You should notice that value0 goes into the formula in the denominator. But yes, your observation about on_line is correct. You can also do your own on_line check in your code to decide whether to take some measures to search for the line again rather than turning sharply.

Limiting the integral is a fine idea. We do that on our Jrk Motor Controllers.




I found that link. It discuss the IR sensors. I’m not sure if it helps
for the black white line discussion. But the method could be used
and then done for the black and the white line.

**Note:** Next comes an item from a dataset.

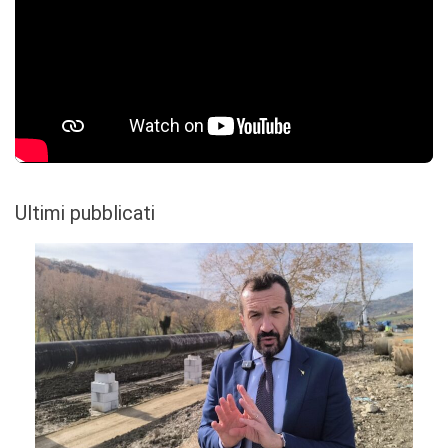
Ultimi pubblicati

Doing some tests …I was not able to reach the max speed of 255 with my course, even playing around with the PID parameters.
Then I correct the position values for sensor 0 and sensor 4. And that helped a lot. Now my 3pi runs at max speed. For me the reason is, that sensor 0 and 4 have a 1.5x greater distance to their neigbours.
so what I did I added a correction factor.

if (position > 3000) position+= 250; if (position < 1000) position-= 250;

It would be better to respect the 1.5 factor …but the whole formula of readline needs to be reviewed.
And with the artical about the sensitivity and the impact of the neighbor IR-LEDs …it might not be better.

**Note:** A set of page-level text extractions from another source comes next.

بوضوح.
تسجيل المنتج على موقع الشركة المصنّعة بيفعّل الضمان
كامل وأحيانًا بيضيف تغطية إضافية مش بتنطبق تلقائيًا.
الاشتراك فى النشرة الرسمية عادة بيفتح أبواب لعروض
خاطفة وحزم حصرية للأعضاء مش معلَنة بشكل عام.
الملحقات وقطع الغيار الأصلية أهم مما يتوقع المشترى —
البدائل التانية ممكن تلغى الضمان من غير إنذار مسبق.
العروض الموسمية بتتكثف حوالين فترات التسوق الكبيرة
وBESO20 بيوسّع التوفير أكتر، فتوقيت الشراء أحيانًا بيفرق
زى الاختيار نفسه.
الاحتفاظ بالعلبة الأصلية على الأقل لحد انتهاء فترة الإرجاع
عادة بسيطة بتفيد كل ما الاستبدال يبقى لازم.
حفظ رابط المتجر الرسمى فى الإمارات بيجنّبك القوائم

As often I´m not 100% sure and I will try to proof that more in details.
But before that I need to implement an emercency stop as it is meanwhile difficult to catch him.

Where I´m also not sure … if I should be more patient with the motor settings…the mechanical negative acceleration does not sound that good …I fear the gear did not like it that much.

What you can also see in the small curves …the sensors follows the line put the car wheels “overshoots”.

and here …why you should have a more solid “road”:


coming from the 3pi sample program I was wondering about some rough movings of the robot.
As a loss of the tape line is somehow a major issue I added a peep once the !on_line is detected.
And than I had to listen that it happen quite often, even at low speed.

if(!on_line) { play_frequency(800,250,14); return last_value; //lets assume we do the right if we are blind }

The reason seems to be that if the line (black tape) gets too close to the sensor it
might reflect to much IR and does not absorb it. So the black tape is handled as white.
I can show that with manual moving the tape closer to the sensor.

Right now I see 2 reasons for that distance change between tape and sensor:
at low speed it is my not perfect paper playground. At high speed it is the acceleration
of the robot.
What I changed to reduce the effect …instead of signal the max left or right, I return the last
valid position.

looks like I need a better IR tape.


some minutes later:
tested with the pre-installed demo programm, sensors behave a bit different.
at my 3pi sensor3 is the most sensible to ground distance. In general s0 and s4
are the most robust. Lets guess this is because the IR LED from the neighbours are far
away for that two.

what I also could show …if I can smooth the robot moving …!on_line does happen rarely.
And black laser printer toner works also good as line.